→ Description of the task
Transcribe character for character the lines in the records below, from the line containing "5/5 - (3 votes)" through the line containing "Dans un monde où le temps est précieux et où", including both of those lines.

→ Provided entries
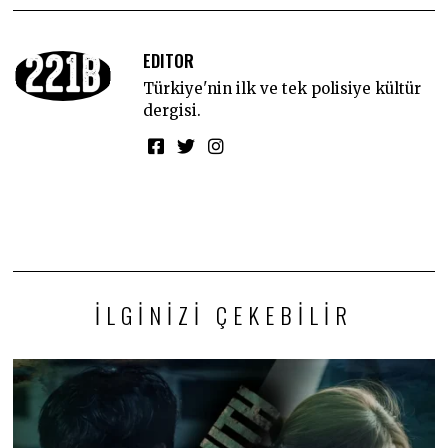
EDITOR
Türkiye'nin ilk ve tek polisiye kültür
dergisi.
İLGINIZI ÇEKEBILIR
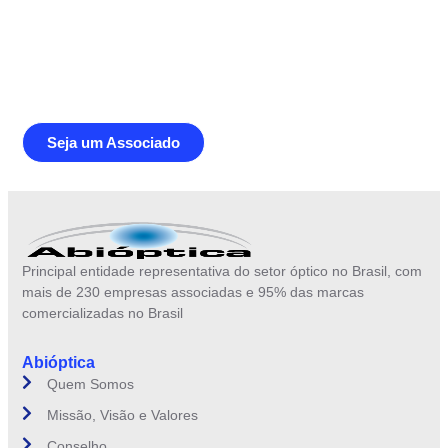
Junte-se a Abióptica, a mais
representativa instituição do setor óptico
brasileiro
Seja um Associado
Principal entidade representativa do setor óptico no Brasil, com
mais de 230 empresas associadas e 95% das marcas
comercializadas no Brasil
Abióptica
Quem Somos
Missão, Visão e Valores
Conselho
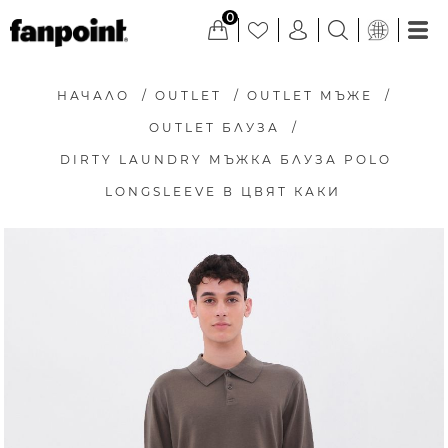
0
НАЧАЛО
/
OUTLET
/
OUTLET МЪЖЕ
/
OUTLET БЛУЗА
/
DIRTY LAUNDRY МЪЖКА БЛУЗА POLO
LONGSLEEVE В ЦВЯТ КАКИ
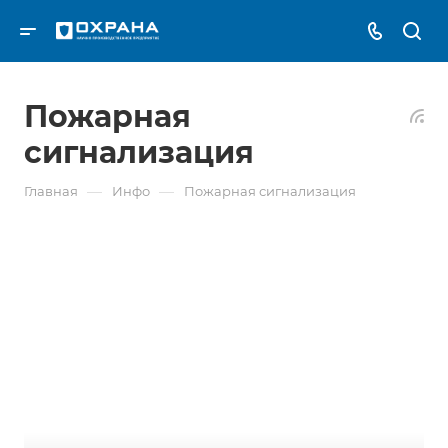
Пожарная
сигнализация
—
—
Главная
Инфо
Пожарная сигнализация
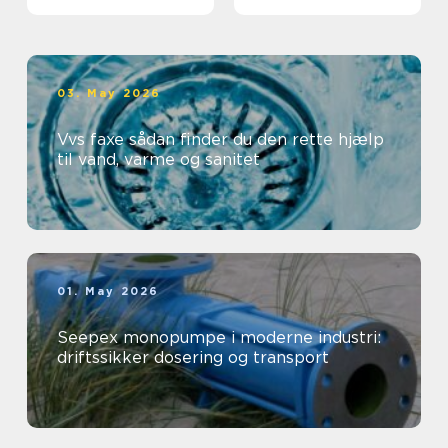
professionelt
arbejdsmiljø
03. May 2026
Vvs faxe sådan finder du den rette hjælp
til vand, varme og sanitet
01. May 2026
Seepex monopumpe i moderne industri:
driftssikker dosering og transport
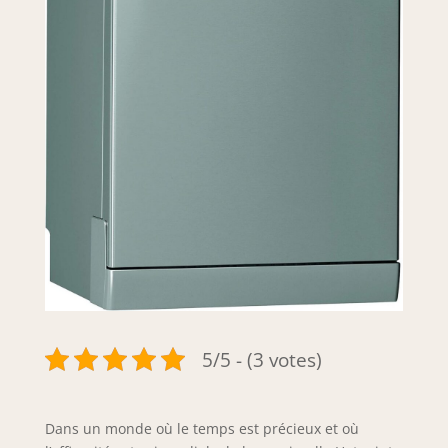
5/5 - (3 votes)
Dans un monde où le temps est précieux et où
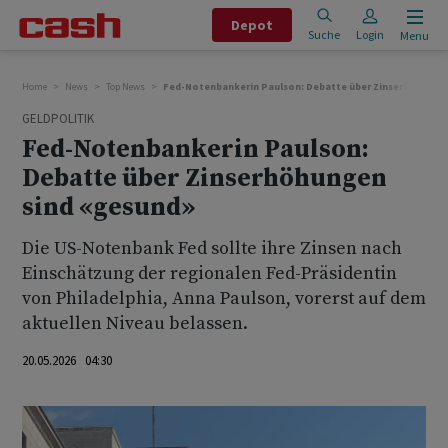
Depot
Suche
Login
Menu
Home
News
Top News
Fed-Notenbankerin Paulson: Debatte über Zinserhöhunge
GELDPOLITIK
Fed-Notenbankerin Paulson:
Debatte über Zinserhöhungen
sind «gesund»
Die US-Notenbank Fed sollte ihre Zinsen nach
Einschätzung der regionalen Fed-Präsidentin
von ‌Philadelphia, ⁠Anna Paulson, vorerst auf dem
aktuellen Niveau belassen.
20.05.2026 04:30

==

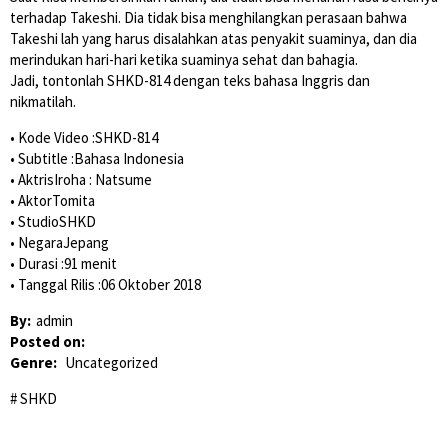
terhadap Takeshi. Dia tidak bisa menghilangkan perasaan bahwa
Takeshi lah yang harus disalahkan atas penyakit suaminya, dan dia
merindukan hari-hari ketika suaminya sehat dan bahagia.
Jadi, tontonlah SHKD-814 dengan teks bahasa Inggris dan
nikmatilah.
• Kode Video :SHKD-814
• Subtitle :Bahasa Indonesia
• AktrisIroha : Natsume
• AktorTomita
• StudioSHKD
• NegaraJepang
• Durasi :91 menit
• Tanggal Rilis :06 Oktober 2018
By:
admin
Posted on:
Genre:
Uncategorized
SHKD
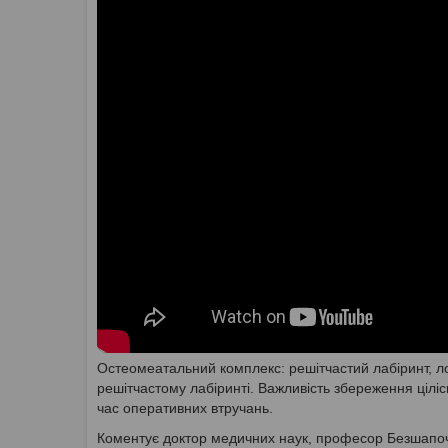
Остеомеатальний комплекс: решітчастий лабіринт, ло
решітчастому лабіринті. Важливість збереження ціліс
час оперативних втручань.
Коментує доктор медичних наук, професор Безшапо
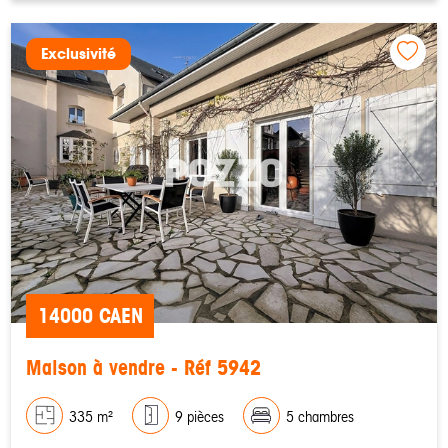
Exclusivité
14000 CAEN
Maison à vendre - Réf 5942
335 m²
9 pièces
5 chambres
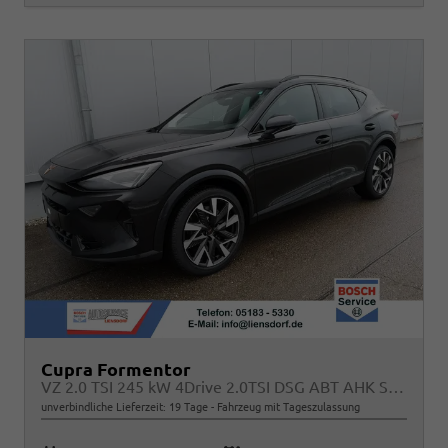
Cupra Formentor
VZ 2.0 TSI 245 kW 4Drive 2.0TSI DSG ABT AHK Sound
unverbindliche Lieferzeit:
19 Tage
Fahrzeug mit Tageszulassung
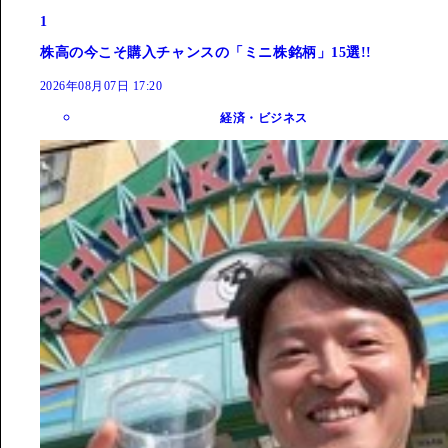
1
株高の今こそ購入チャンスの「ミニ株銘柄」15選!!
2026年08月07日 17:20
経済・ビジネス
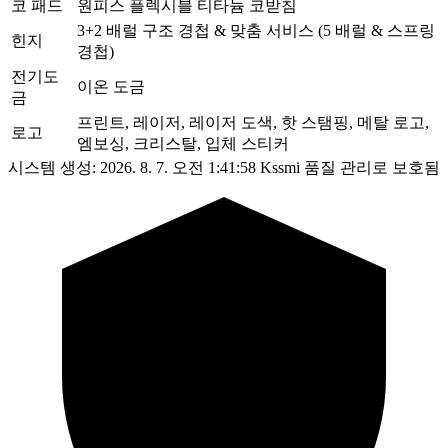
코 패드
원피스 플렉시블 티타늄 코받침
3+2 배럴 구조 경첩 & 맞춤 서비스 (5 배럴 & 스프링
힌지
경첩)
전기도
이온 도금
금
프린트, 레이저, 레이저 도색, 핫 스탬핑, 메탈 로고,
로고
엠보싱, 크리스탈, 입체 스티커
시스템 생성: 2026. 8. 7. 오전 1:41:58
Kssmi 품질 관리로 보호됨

==

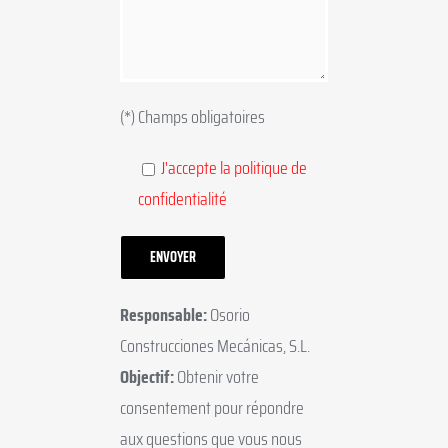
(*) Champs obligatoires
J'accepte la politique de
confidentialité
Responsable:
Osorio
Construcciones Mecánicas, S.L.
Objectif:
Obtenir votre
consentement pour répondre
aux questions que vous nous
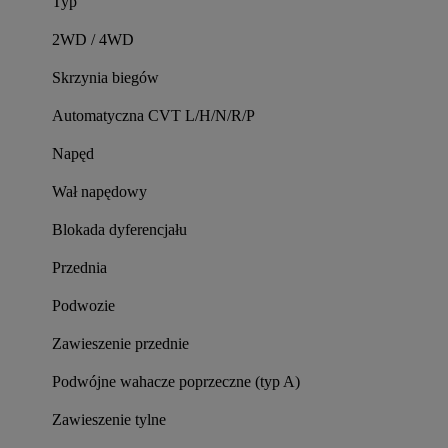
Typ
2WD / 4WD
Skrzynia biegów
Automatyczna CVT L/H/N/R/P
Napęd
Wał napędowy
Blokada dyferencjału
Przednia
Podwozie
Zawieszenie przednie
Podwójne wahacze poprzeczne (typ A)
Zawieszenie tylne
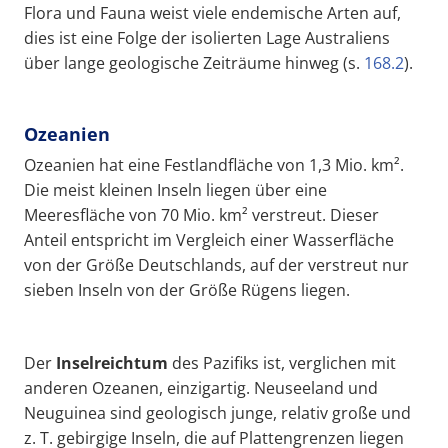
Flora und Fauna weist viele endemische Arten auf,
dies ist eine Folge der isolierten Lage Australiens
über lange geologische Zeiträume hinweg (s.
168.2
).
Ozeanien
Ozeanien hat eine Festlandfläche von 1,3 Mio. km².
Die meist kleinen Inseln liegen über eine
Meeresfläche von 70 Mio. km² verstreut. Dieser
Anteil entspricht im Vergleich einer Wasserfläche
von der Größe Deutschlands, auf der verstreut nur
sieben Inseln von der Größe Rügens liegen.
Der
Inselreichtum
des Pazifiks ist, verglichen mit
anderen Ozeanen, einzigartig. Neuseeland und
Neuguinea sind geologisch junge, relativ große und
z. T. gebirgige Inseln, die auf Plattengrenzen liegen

→ Final answer
5/5 - (3 votes)
Dans un monde où le temps est précieux et où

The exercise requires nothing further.